Birçok psikolojik rahatsızlık arasında nadir görülen ve sıra dışı nitelikleriyle dikkat çeken Cotard Sendromu, kişinin kendi varlığını, vücudunu veya ruhunu reddetmesiyle karakterizedir.
Bu durum, genellikle kişinin ölü veya var olmadığına inanmasıyla belirginleşir ve ciddi bir gerçeklik kaybı ile ilişkilidir.
Cotard Sendromu, Fransız nörolog Jules Cotard tarafından 1880’lerde tanımlandı. Başlangıçta “Cotard İrrasyonel Suçluluk” veya “Cotard Delüzyonları” olarak adlandırılan bu sendrom, zamanla varoluşsal bir bozukluk olarak kabul edildi.

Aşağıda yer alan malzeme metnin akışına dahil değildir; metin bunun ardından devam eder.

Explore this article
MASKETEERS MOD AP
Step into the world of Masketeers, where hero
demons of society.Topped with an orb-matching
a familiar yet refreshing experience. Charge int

Bu sendrom genellikle başka bir psikiyatrik hastalıkla birlikte ortaya çıkar, özellikle depresyon, şizofreni veya bipolar bozukluk gibi.
Cotard Sendromu’nun belirtileri arasında
- ölümle ilgili obsesif düşünceler,
- kendi vücudunun veya organlarının yokluğuna inanma,
- vücut parçalarının çürüdüğüne veya kaybolduğuna inanma,
- kendini ölü hissetme ve hatta cennet veya cehenneme ait olduğuna inanma gibi ilginç ve korkutucu düşünceler yer alır.
Bu sendromun nedeni tam olarak bilinmemekle birlikte, bazı uzmanlar, beyindeki birtakım kimyasal dengesizliklerin, özellikle frontal lob veya temporal lob gibi beyin bölgelerindeki hasarın, Cotard Sendromu’na katkıda bulunabileceğini düşünmektedir.
Ayrıca, travmatik beyin yaralanmaları, nörolojik hastalıklar ve bazı psikiyatrik ilaçların kullanımı da bu sendromun ortaya çıkmasında rol oynayabilir.
Cotard Sendromu’nun tedavisi, genellikle psikoterapi ve ilaç tedavisi kombinasyonuyla gerçekleştirilir. Psikiyatristler, hastanın gerçekliği algılamasını yeniden inşa etmeye ve sağlıklı bir benlik algısı geliştirmeye odaklanırlar. Antidepresanlar ve antipsikotikler de semptomların yönetiminde yardımcı olabilir.